* _Assignment_:
Copy word for word the lines of the material below, starting at the line that has "BEITRAGS-THEMENGRUPPE 1" and ending with the last line of the material.

━━━━━ Data provided

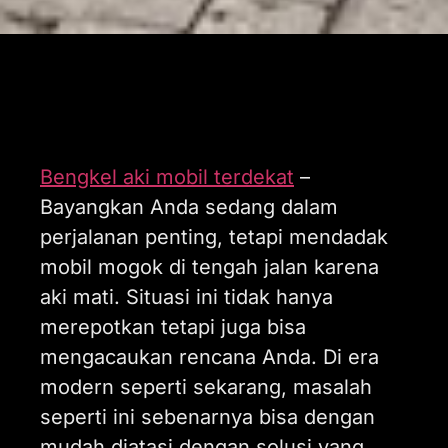
Bengkel aki mobil terdekat
–
Bayangkan Anda sedang dalam
perjalanan penting, tetapi mendadak
mobil mogok di tengah jalan karena
aki mati. Situasi ini tidak hanya
merepotkan tetapi juga bisa
mengacaukan rencana Anda. Di era
modern seperti sekarang, masalah
seperti ini sebenarnya bisa dengan
mudah diatasi dengan solusi yang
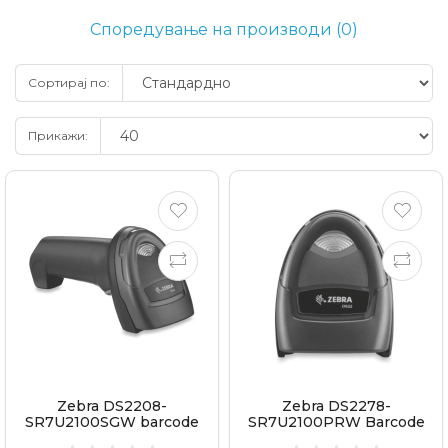
Споредување на производи (0)
Сортирај по:
Прикажи:
Zebra DS2208-
Zebra DS2278-
SR7U2100SGW barcode
SR7U2100PRW Barcode
scanner
Scanner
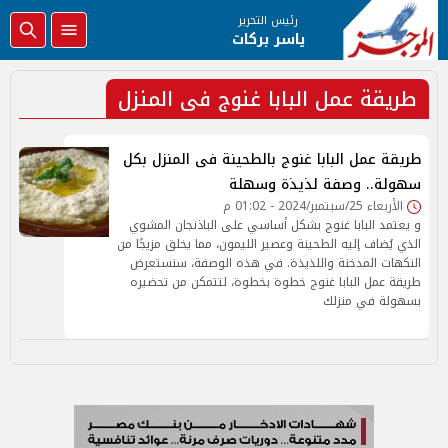
رئيس التحرير
ياسر بركات
طريقة عمل البابا غنوج فى المنزل
طريقة عمل البابا غنوج بالطحينة فى المنزل بكل
سهولة.. وصفة لذيذة وسهلة
الأربعاء 25/سبتمبر/2024 - 01:02 م
و يعتمد البابا غنوج بشكل أساسي على الباذنجان المشوي
الذي يُضاف إليه الطحينة وعصير الليمون، مما يخلق مزيجًا من
النكهات المدخنة واللذيذة. في هذه الوصفة، سنستعرض
طريقة عمل البابا غنوج خطوة بخطوة، لتتمكن من تحضيره
بسهولة في منزلك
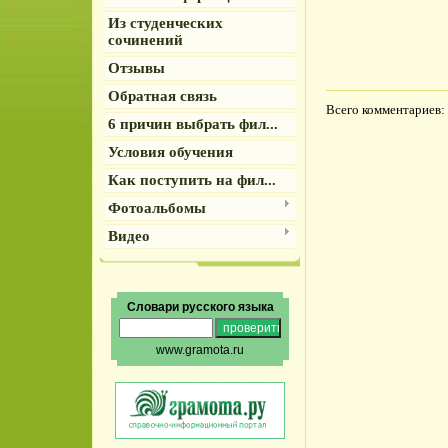
Из студенческих
сочинений
Отзывы
Обратная связь
Всего комментариев
:
6 причин выбрать фил...
Условия обучения
Как поступить на фил...
Фотоальбомы
Видео
Словари русского языка
www.gramota.ru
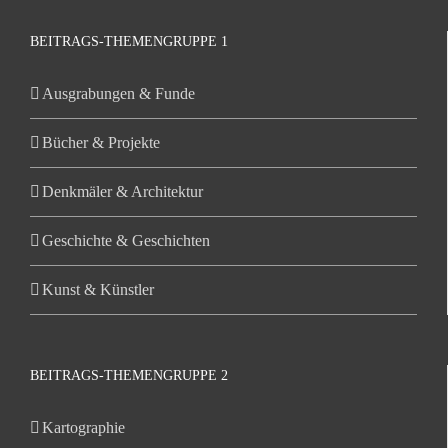
BEITRAGS-THEMENGRUPPE 1
Ausgrabungen & Funde
Bücher & Projekte
Denkmäler & Architektur
Geschichte & Geschichten
Kunst & Künstler
BEITRAGS-THEMENGRUPPE 2
Kartographie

━━━━━━━━━━

* _Solution for this exercise_:
BEITRAGS-THEMENGRUPPE 1
Ausgrabungen & Funde
Bücher & Projekte
Denkmäler & Architektur
Geschichte & Geschichten
Kunst & Künstler
BEITRAGS-THEMENGRUPPE 2
Kartographie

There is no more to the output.